/scraping

Primary LanguagePython

Scraping

For scraping a few random pages, use the requests library with beautifulsoup. If you need to build a web spider or crawler, use Scrapy. But if you need to scrape sites with complex logins, cookies, tokens, and data hidden by JavaScript then you will need a browser driver like Selenium.

Setup

pipenv shell
pipenv install -r requirements.txt

space_cookie.py

I wanted to be notified when Monkish Brewing made their annual drop of the phenomenal double milkshake IPA, Space Cookie. But I don't do IG so I needed another way to get the scoop.

Push notifications to my phone and computer are handled via the wonderful and free ntfy.sh service with the topic name MonkishSpaceCookie.
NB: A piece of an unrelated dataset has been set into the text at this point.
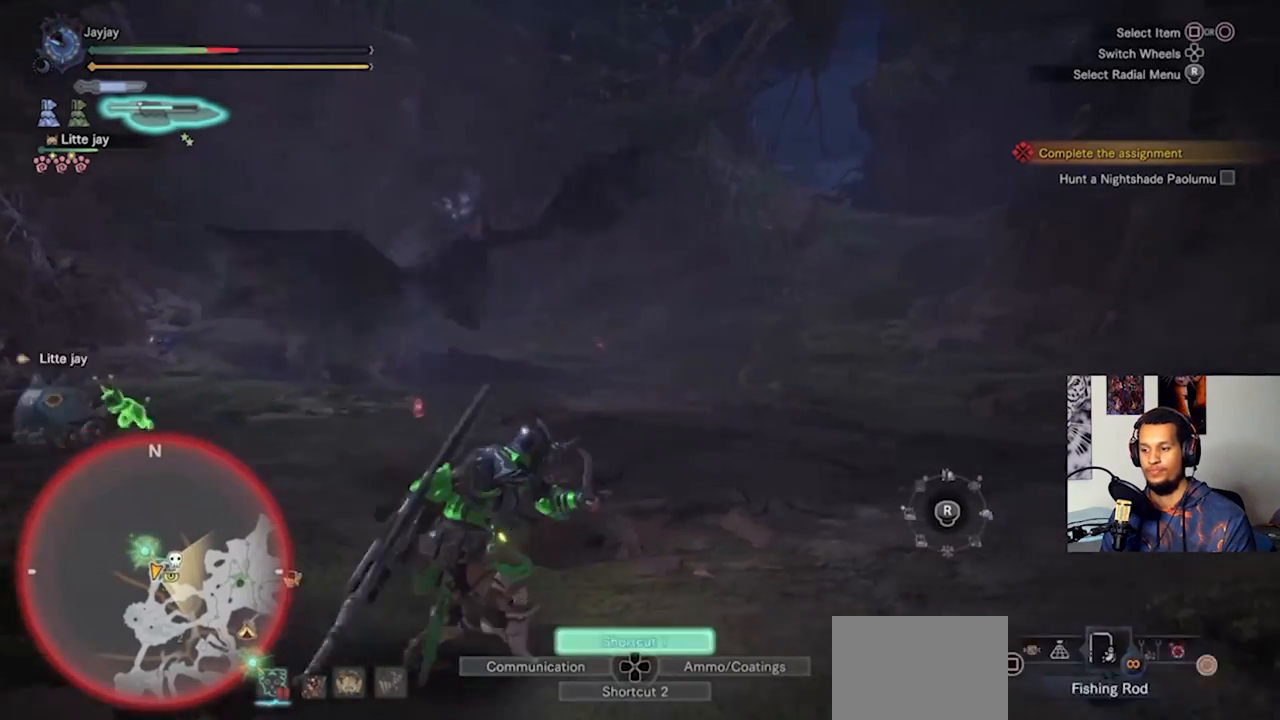
Gameplay with a controller (PlayStation layout); each line is a JSON object with the inputs held at the frame after it. "events" lists button and stick changes between this image and that frame as [ms after this image, input, new state], when the widget could be followed in between. Not read: R3.
{"buttons": ["CIRCLE", "L1"], "left_stick": "right", "right_stick": "center", "events": [[33, "CIRCLE", "up"], [100, "CIRCLE", "down"], [200, "CIRCLE", "up"], [300, "CIRCLE", "down"], [367, "CIRCLE", "up"], [467, "CIRCLE", "down"]]}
A cronjob runs once per day to invoke the intermediate space_cookie.sh which runs space_cookie.py after initializing its virtual environment (and .env) to scrape their website in search of 'Space Cookie' among the available items. My crontab file for running daily at 11:15am with logging stdout and stderr going to crontab_log.txt:

# ┌───────────── minute (0 - 59)
# │  ┌───────────── hour (0 - 23)
# │  │  ┌───────────── day of month (1 - 31)
# │  │  │  ┌───────────── month (1 - 12)
# │  │  │  │  ┌───────────── day of week (0 - 6) (Sunday to Saturday;
# │  │  │  │  │
 15 11  *  *  * /path/to/scraping/space_cookie.sh >> /path/to/scraping/crontab_log.txt 2>&1
# An empty line is required at the end of this file for a valid cron file!

selenium_hello.py

A simple adaptation of Selenium's hello_selenium.py with some random URLs to use as a starting template.

selenium_ddg.py

Use Selenium to open Firefox to DuckDuckGo and perform an Internet search for python web scraping. A simple test of filling a form/field and submitting data.